Nobel ödüllü ekonomist Daron Acemoğlu, Türkiye’nin uzun vadeli sürdürülebilir büyüme elde edebilmesi için önerdiği ekonomi modelinde yapısal reformlara, teknoloji ve eğitime yatırıma, yargı bağımsızlığına ve sosyal adalete odaklanılması gerektiğini vurguluyor. Bu kapsamlı reformlar, Türkiye’nin ekonomik potansiyelini ortaya çıkarmak ve gelir dağılımındaki adaleti sağlamak için elzem görülüyor. Acemoğlu, yargı bağımsızlığının güçlendirilmesi, eğitim sisteminin güncellenmesi ve nitelikli insan kaynağının artırılmasının ekonomik kalkınma için kritik adımlar olduğunu belirtiyor.

Şu anki model buna uygun değil 

Ancak, mevcut iktidarın izlediği ekonomi modeli, daha çok kısa vadeli büyümeye odaklanarak düşük faiz ve yüksek kredi politikalarını içeriyor. Bu politika, genişletici maliye politikaları ve düşük faizlerle büyümeyi hızlandırmayı hedefliyor. Kısa vadede ekonomik canlılık sağlanırken, yüksek enflasyon ve artan fiyat istikrarsızlığı gibi sorunlar ortaya çıkıyor. Teknolojiye yatırım ve yapısal reformlar ise bu modelde sınırlı kalıyor. Böylece, kısa vadeli büyüme hedefleri uzun vadeli sürdürülebilirliğe zarar verebiliyor.

Muhalefet daha uygun 

Muhalefet partileri, Daron Acemoğlu’nun önerdiği yapısal reformlara daha yakın bir ekonomik model sunuyor. CHP, İyi Parti, DEVA Partisi ve Gelecek Partisi gibi partiler, yargı bağımsızlığı, eğitimde yenilik, sosyal adalet ve teknolojiye yatırım gibi unsurları öne çıkaran bir yaklaşımla uzun vadeli sürdürülebilir büyümeyi hedefliyor. Bu partiler, Acemoğlu’nun belirttiği gibi ekonomik kalkınmayı verimlilik artışıyla sağlamayı, işçi haklarını iyileştirmeyi ve gelir dağılımındaki adaleti tesis etmeyi amaçlıyor.
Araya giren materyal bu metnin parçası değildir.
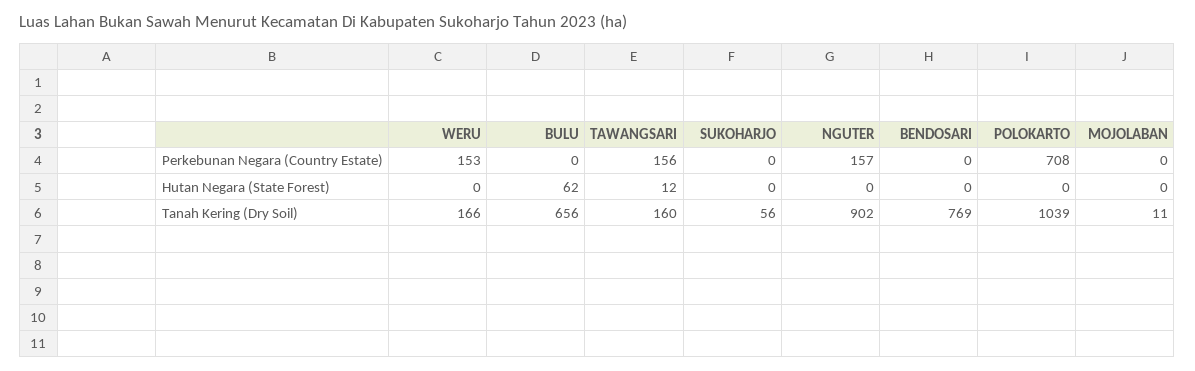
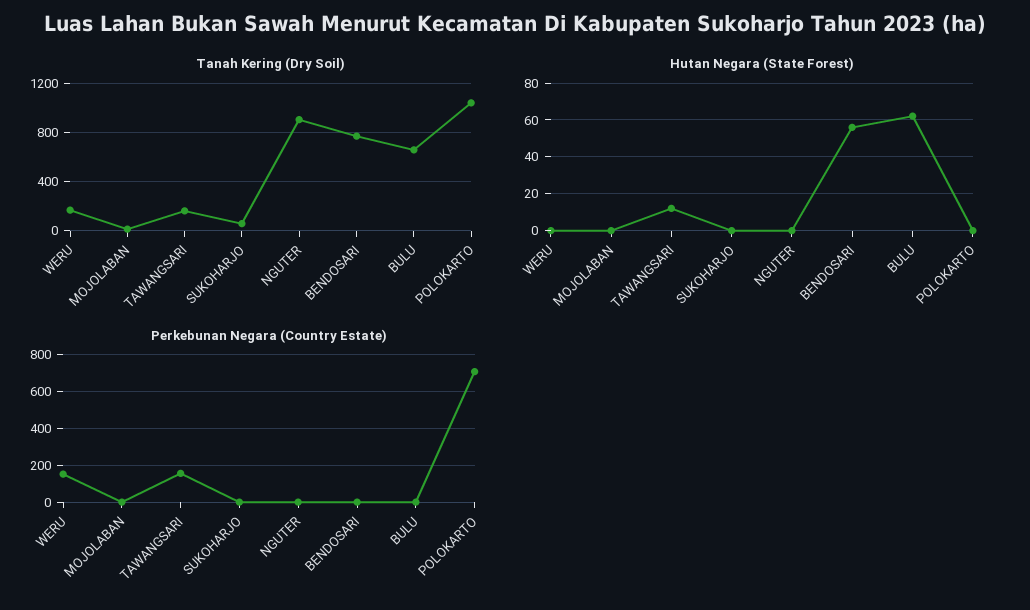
Perkebunan Negara (Country Estate), NGUTER: 157 -> 0
Hutan Negara (State Forest), BENDOSARI: 0 -> 55

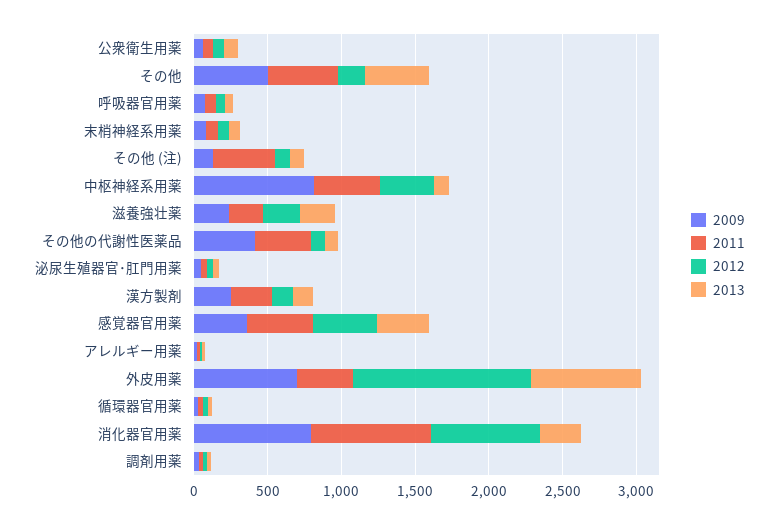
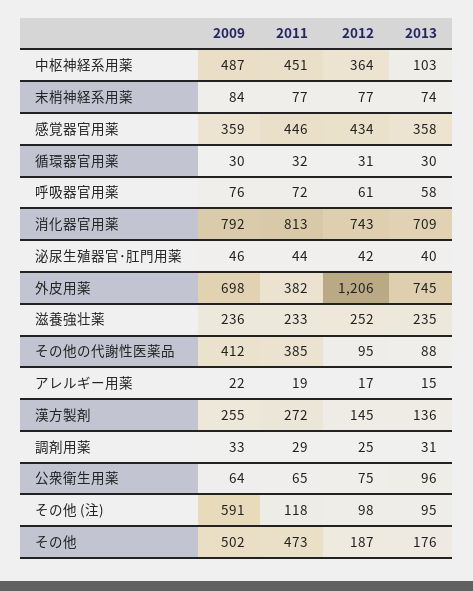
2013, その他: 400 -> 176
2009, その他 (注): 100 -> 591
2011, その他 (注): 400 -> 118
2009, 中枢神経系用薬: 800 -> 487
2013, 消化器官用薬: 300 -> 709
Türk ekonomisinin reformlara ihtiyacı var

Türkiye’nin ekonomik potansiyelini gerçekleştirebilmesi için kısa vadeli büyüme hedeflerine odaklanan mevcut ekonomi politikaları yerine, uzun vadeli ve kapsayıcı bir ekonomik dönüşüm gerekiyor. Acemoğlu’nun çizdiği çerçevede önerilen reformlar, Türkiye’nin ekonomik istikrarını sağlamak ve küresel rekabet gücünü artırmak için önem taşıyor. Bu reformlar gerçekleştirilmediği sürece, kısa vadeli büyüme modelleriyle sürdürülebilir bir ekonomik kalkınmaya ulaşılması zor görünüyor.